We'll go up there together, you and I, side by side, rising through Kingdom after Kingdom just as the First Climber did. We'll meet the gods, just as He did. We will have their blessing. We'll see all the wonders and learn all the mysteries. And together we will return, with new knowledge that will change the world. What kind of knowledge that is, I can't begin to say. But I know it's there. I know it without any question. We have to find it. And so we have to make it happen that we become Pilgrims, you and I. Are you following me? We have to make it happen ."
And he stretched his hand toward me and encircled the thick part of my arm with his fingers, three above and three below, digging his fingertips into my flesh so that I had to gasp with the pain of it: and this was little Traiben, who had no more strength than a fish! Something leaped from him to me in that moment, something of the strange fire that burned within him, something of the fever of his soul. And I felt it burning within me too, an utterly new thing, the passionate yearning to find my gods on that mountain, and stand before them, and say to them, "I am Poilar of Jespodar, and I am here to serve you. But you must serve me too. I wish you to teach me all that you know."
He held me like that for a long moment, so that I thought he would never let go. Then I brushed at his hand, gently, as one might brush at a glitterfly hovering around one's head that is too lovely to hurt, and he released me. But I heard him breathing hard beside me, in hot excitement. It was a troublesome thing for me, this frenzy of Traiben's that had come over him so passionately and that he had passed over into my spirit.
"Look," I said, desperate to step back from the intensity of the moment, for passion of that kind was something new to me and it was making me tremble, "the Procession is going to start."
* * *
Indeed everyone was uttering little hsshing noises to silence his neighbor, for the grand march was beginning. The Sweepers in their purple loincloths went dancing by, whisking dangerous spirits out of the roadway with their little brooms, and then, in silence, came the heart of the Procession out of the heavy morning mists that lay at the lower end of town. My father's father's brother's son Meribail led the way, all bedecked in a shining and magnificent cloak of scarlet gambardo feathers woven tightly together. Beside him on the one side was Thispar Double- Lifer, the oldest man of the village, who had lived seven full tens of years. Traiben's father's father's father, he was. On the other side of Meribail was another of our old ones, the double-lifer Gamilalar, who had lately celebrated the beginning of his seventh ten. Following these three in the Procession came the heads of all the Houses, walking grandly two by two.
But my mind wasn't on the Procession. It was full of Traiben's words, which had set me aflame with new and consuming ambitions. He had put an urgent need into me that had never been there before.

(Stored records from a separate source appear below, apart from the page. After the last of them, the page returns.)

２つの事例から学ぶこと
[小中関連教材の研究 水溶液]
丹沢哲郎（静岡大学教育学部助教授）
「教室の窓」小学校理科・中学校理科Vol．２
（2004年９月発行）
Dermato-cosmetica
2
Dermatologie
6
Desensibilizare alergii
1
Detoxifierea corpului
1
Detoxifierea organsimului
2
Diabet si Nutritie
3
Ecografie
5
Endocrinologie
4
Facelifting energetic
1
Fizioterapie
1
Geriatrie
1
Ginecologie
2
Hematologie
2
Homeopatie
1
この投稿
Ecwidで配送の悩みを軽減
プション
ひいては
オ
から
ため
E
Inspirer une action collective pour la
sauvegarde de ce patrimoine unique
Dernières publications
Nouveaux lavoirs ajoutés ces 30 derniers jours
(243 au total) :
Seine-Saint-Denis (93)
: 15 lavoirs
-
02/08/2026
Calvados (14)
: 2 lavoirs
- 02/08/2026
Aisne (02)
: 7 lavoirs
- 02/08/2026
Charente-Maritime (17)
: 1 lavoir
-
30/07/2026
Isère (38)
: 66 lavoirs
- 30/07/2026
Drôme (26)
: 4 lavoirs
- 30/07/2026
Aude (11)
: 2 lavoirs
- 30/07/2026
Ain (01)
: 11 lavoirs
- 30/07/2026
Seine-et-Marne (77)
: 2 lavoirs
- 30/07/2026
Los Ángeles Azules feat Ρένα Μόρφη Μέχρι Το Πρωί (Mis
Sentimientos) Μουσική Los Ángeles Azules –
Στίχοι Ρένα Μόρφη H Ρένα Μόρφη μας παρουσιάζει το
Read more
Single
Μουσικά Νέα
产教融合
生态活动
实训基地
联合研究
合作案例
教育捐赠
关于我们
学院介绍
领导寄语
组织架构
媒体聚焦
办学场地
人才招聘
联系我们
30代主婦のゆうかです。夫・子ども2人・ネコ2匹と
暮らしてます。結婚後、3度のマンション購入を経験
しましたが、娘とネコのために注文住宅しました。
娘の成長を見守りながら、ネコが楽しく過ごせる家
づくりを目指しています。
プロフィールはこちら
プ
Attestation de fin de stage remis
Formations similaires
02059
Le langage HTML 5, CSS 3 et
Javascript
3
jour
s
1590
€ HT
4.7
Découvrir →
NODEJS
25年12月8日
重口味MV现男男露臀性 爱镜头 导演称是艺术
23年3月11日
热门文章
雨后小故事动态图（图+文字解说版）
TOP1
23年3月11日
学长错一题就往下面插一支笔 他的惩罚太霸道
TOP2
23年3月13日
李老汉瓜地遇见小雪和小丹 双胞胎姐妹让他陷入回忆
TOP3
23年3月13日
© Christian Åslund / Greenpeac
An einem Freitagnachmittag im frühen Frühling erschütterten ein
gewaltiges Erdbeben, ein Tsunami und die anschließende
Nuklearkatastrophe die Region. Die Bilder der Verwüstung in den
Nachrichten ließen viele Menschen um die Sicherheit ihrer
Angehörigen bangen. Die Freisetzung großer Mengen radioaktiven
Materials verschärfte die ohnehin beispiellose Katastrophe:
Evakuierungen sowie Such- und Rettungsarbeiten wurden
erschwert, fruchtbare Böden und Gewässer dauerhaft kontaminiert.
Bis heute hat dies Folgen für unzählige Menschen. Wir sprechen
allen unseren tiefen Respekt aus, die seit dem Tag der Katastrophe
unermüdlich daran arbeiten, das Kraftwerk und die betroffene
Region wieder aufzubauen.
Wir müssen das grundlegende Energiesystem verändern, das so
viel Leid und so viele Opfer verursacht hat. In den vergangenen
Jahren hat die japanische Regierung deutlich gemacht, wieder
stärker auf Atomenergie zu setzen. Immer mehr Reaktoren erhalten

And so I made my vow. I would climb the Wall to its utmost point. I would attain the Summit. I would stare into the eyes of the gods, from whom all wisdom flows, and I would absorb all that they could give me. Then I would return to our lowland home, which only a few had ever succeeded in doing, and most of those no longer in their right minds. And I would teach to others everything that I had mastered on high.
So be it. From that moment on my life's goal was graven in stone.
And it was Traiben's goal too. How strange! That frail awkward boy had dreams of being a Pilgrim? It seemed almost comical. They would never choose him, never, never. And yet I understood that when Traiben desired a thing, Traiben was capable of attaining it.
Together we would achieve the Pilgrimage, Traiben and I. We were twelve years old, and our lives were irrevocably set from that moment forth.